REQUEST — Transcribe each line below verbatim; pictures excluded.

DATA FOR REVIEW —
# # # # #
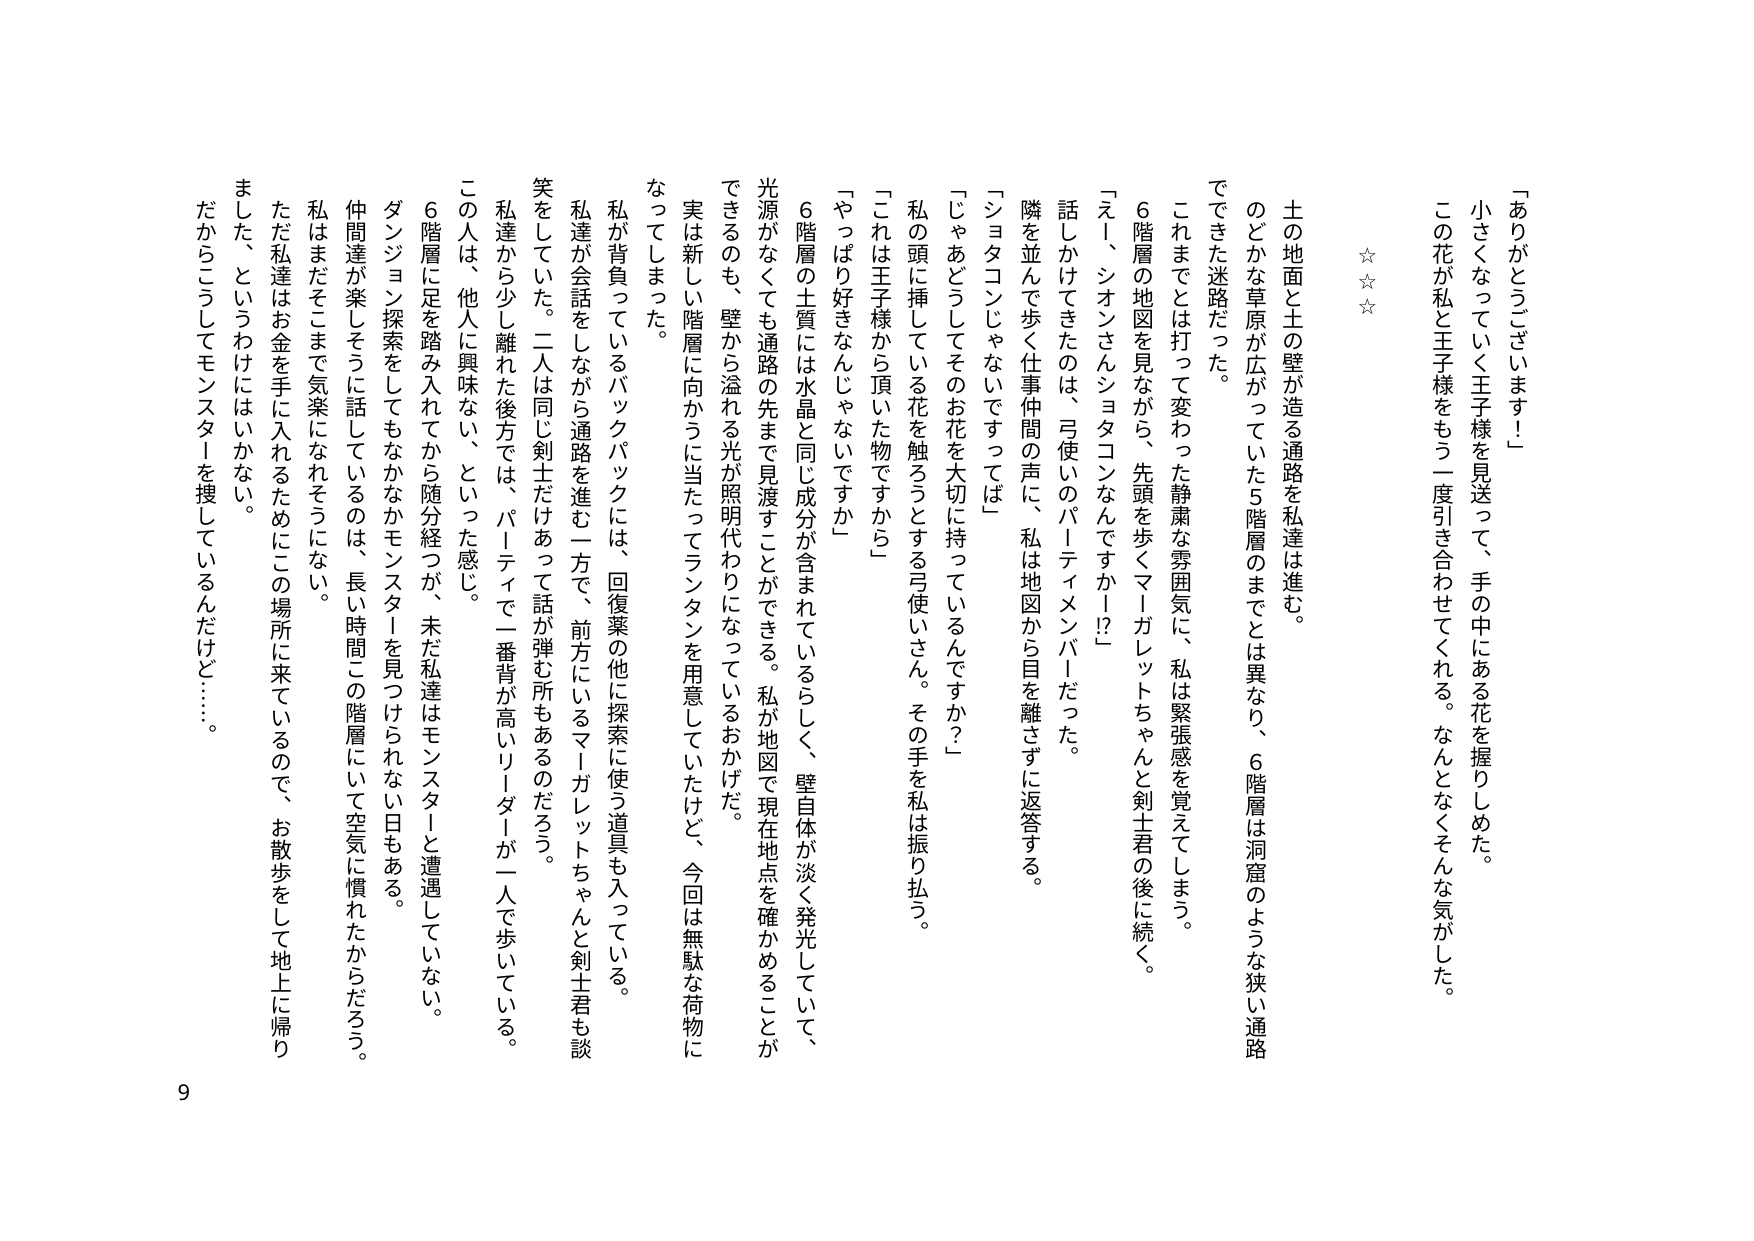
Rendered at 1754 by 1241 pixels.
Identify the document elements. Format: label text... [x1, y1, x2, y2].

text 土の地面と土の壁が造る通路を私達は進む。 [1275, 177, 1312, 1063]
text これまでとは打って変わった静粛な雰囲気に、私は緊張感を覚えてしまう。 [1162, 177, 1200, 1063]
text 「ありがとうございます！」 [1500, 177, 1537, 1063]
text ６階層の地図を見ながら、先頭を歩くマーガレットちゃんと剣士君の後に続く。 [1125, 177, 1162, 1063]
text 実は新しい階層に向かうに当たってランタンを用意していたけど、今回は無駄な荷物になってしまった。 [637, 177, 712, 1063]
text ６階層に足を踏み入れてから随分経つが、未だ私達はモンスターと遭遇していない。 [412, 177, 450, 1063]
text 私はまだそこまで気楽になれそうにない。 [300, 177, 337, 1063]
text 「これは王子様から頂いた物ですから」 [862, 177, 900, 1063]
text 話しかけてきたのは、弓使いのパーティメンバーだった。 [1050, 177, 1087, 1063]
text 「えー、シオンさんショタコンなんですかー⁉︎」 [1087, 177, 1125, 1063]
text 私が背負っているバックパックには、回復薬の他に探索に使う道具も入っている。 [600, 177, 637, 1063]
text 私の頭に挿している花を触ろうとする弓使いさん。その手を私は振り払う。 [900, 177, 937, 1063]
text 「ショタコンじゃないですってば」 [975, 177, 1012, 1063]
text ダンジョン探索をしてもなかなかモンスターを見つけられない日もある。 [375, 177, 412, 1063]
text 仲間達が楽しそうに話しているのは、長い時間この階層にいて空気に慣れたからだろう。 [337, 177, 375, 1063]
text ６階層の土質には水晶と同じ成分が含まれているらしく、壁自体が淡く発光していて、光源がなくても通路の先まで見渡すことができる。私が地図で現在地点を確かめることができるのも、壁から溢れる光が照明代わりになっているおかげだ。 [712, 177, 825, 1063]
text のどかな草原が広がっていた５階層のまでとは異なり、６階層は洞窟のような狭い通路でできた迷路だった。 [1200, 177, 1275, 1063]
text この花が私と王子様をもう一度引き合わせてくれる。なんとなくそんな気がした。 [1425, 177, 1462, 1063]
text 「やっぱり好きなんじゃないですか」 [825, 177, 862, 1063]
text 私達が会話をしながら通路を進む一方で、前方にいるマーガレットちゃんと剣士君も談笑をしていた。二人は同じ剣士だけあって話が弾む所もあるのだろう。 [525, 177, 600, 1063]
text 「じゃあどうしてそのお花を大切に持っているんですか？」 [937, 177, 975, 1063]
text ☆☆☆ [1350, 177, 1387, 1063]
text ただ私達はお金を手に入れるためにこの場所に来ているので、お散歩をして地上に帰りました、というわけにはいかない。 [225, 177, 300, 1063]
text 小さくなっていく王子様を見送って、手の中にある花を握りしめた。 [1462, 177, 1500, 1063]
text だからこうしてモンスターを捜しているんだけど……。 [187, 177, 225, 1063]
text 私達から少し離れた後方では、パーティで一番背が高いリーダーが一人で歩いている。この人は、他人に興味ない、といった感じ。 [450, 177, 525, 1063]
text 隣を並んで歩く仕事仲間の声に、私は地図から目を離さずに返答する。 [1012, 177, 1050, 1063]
# # # # #
RESPONSE AREA —
Rendered at 1754 by 1241 pixels.
Identify the document elements. Format: label text... [x1, y1, x2, y2].

text 土の地面と土の壁が造る通路を私達は進む。 [1275, 177, 1312, 1063]
text これまでとは打って変わった静粛な雰囲気に、私は緊張感を覚えてしまう。 [1162, 177, 1200, 1063]
text 「ありがとうございます！」 [1500, 177, 1537, 1063]
text ６階層の地図を見ながら、先頭を歩くマーガレットちゃんと剣士君の後に続く。 [1125, 177, 1162, 1063]
text 実は新しい階層に向かうに当たってランタンを用意していたけど、今回は無駄な荷物になってしまった。 [637, 177, 712, 1063]
text ６階層に足を踏み入れてから随分経つが、未だ私達はモンスターと遭遇していない。 [412, 177, 450, 1063]
text 私はまだそこまで気楽になれそうにない。 [300, 177, 337, 1063]
text 「これは王子様から頂いた物ですから」 [862, 177, 900, 1063]
text 話しかけてきたのは、弓使いのパーティメンバーだった。 [1050, 177, 1087, 1063]
text 「えー、シオンさんショタコンなんですかー⁉︎」 [1087, 177, 1125, 1063]
text 私が背負っているバックパックには、回復薬の他に探索に使う道具も入っている。 [600, 177, 637, 1063]
text 私の頭に挿している花を触ろうとする弓使いさん。その手を私は振り払う。 [900, 177, 937, 1063]
text 「ショタコンじゃないですってば」 [975, 177, 1012, 1063]
text ダンジョン探索をしてもなかなかモンスターを見つけられない日もある。 [375, 177, 412, 1063]
text 仲間達が楽しそうに話しているのは、長い時間この階層にいて空気に慣れたからだろう。 [337, 177, 375, 1063]
text ６階層の土質には水晶と同じ成分が含まれているらしく、壁自体が淡く発光していて、光源がなくても通路の先まで見渡すことができる。私が地図で現在地点を確かめることができるのも、壁から溢れる光が照明代わりになっているおかげだ。 [712, 177, 825, 1063]
text のどかな草原が広がっていた５階層のまでとは異なり、６階層は洞窟のような狭い通路でできた迷路だった。 [1200, 177, 1275, 1063]
text この花が私と王子様をもう一度引き合わせてくれる。なんとなくそんな気がした。 [1425, 177, 1462, 1063]
text 「やっぱり好きなんじゃないですか」 [825, 177, 862, 1063]
text 私達が会話をしながら通路を進む一方で、前方にいるマーガレットちゃんと剣士君も談笑をしていた。二人は同じ剣士だけあって話が弾む所もあるのだろう。 [525, 177, 600, 1063]
text 「じゃあどうしてそのお花を大切に持っているんですか？」 [937, 177, 975, 1063]
text ☆☆☆ [1350, 177, 1387, 1063]
text ただ私達はお金を手に入れるためにこの場所に来ているので、お散歩をして地上に帰りました、というわけにはいかない。 [225, 177, 300, 1063]
text 小さくなっていく王子様を見送って、手の中にある花を握りしめた。 [1462, 177, 1500, 1063]
text だからこうしてモンスターを捜しているんだけど……。 [187, 177, 225, 1063]
text 私達から少し離れた後方では、パーティで一番背が高いリーダーが一人で歩いている。この人は、他人に興味ない、といった感じ。 [450, 177, 525, 1063]
text 隣を並んで歩く仕事仲間の声に、私は地図から目を離さずに返答する。 [1012, 177, 1050, 1063]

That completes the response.